1. Make mushroom stock (The broth can be made ahead and refrigerated for up to 4 days.)
In a large nonreactive saucepan, heat the vegetable oil over moderately high heat. Add the white mushrooms, Portobello stems, onion and garlic and cook, stirring, until the mushrooms release their liquid, about 5 minutes. Add the wine, soy sauce, dried mushrooms, salt, herbes de Provence and 6 cups of water and bring to a boil. Cover, reduce the heat to moderate and simmer until the liquid is reduced to about 4 cups, about 1 hour. Pour the broth through a fine strainer into a heatproof bowl. Strain again, leaving any particles at the bottom of the bowl.

2. Preheat the oven to 400°. In a large saute pan, heat 1 tablespoon of the butter and 1 tablespoon of the oil over moderately high heat. Add the onion and carrots and cook, stirring occasionally, until browned all over, about 10 minutes; transfer to a large casselrole (13" x 9") or a small roasting pan.

3. Add another tablespoon each of butter and oil to the skillet. Add the celery root and butternut squash, and cook, stirring occasionally, until browned all over, about 10 minutes; transfer to the roasting pan. Repeat the cooking process using another tablespoon each of butter and oil and the remaining vegetables, except for the mushrooms. Add the remaining tablespoon each of butter and oil. Add the Portobellos and cook, stirring occasionally, until tender and browned all over, about 6 minutes; add the garlic and cook for a couple of minutes then transfer everything to the roasting pan and stir to mix.
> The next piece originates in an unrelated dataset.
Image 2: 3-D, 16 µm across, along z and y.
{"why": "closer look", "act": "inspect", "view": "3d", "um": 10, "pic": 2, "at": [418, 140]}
4.Increase the heat to high and add the wine, tomato paste and broth or water to the saute pan. Bring to a boil, scraping up the browned bits stuck to the bottom of the pan. Pour the liquid over the vegetables. Season with salt and pepper and add the marjoram. Cover with foil and bake until the vegetables are just tender, about 30 minutes. Increase the oven temperature to 450° and cook, uncovered, for 5 minutes longer.

5.Meanwhile, make the cheddar-garlic crumble crust: In a medium bowl, sift the flour, salt, and baking powder together. Using a pastry cutter or 2 knives, cut in the butter until the mixture resembles coarse meal., garlic, and pepper.  Add the cream, garlic, and pepper. Stir in the cheese and mix lightly with a wooden spoon until the dough just holds together. Cover and set aside.

6.Using a large spoon, dollop the surface of the vegetables with ping-pong ball-sized dots of the cheddar crumble crust. The top of the casserole should look like the surface of the moon; bumps and craters are ideal.  Return the casserole to the oven and bake uncovered until the topping is cooked and browned, about 25 minutes.